The essence of any stock market crash is getting enough people really, really, scared of a market Armageddon — at the same time.  It takes months and months for fear to accumulate to a terrifying level for enough people.  Until then, smaller groups of investors will have bouts of temporary jitters.  Particular market sectors will go through trauma resulting in increased overall volatility for the market.  

Counter intuitively, each time the overall stock market survives a shot of volatility, it builds faith in the investing public that the stock market can survive the next round of volatility.  Faith in “market momentum” is what ruins most investors during a market crash.  First, they hold on for dear life during a downturn believing that the market will quickly recover. Then, after capitulating and selling all their stock, they believe that momentum will keep sending the market lower and lower. They are losers who buy high and sell low.

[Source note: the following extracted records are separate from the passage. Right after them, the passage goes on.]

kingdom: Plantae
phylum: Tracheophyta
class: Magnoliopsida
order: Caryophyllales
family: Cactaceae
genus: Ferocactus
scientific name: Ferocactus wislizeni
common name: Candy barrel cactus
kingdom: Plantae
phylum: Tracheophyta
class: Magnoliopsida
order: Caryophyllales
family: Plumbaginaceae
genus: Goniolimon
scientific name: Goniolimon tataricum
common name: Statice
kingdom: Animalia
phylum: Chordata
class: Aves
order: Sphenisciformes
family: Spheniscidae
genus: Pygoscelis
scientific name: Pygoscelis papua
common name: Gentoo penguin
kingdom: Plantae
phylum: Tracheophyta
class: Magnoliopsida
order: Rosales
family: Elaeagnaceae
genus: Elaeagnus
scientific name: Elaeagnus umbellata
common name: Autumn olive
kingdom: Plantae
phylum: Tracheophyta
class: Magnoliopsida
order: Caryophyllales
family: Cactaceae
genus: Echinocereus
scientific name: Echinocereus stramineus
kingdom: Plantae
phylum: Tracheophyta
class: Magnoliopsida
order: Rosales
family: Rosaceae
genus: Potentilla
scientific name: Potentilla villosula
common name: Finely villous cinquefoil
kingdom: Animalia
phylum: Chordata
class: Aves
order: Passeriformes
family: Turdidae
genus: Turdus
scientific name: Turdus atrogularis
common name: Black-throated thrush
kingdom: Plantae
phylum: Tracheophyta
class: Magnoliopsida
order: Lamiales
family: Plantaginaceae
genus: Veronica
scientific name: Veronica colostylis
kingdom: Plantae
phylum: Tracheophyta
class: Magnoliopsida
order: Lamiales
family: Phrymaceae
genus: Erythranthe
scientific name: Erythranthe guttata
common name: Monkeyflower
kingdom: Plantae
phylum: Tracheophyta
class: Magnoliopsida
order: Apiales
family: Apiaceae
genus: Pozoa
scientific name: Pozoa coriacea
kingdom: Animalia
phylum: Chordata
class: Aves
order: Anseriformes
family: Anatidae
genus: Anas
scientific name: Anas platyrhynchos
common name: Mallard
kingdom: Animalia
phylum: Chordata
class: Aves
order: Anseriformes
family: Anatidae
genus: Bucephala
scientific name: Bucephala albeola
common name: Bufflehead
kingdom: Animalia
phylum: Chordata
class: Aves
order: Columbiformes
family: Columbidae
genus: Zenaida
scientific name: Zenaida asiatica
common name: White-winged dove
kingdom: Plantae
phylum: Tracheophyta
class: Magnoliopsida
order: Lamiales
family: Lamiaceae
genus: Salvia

Believing in market “momentum” is a very dangerous thing — and the bogus basis of the astrology-like art of “Technical Analysis.”

My models have nothing to do with so-called market momentum.  They are all about a handful of economic statistics that have shown themselves for decades to lead the stock market by about 6 months.  Looked at closely, most have a high degree of “emotionality” — the forces that drive these measures can change dramatically in a short period of time. They say a lot about the people who developed them and who compile and adjust them. In one way or another, the majority of the indicators I use are influenced by the emotions of a reasonably large number of people.

So, I think the models will be OK.  We’ll all see in a year or two.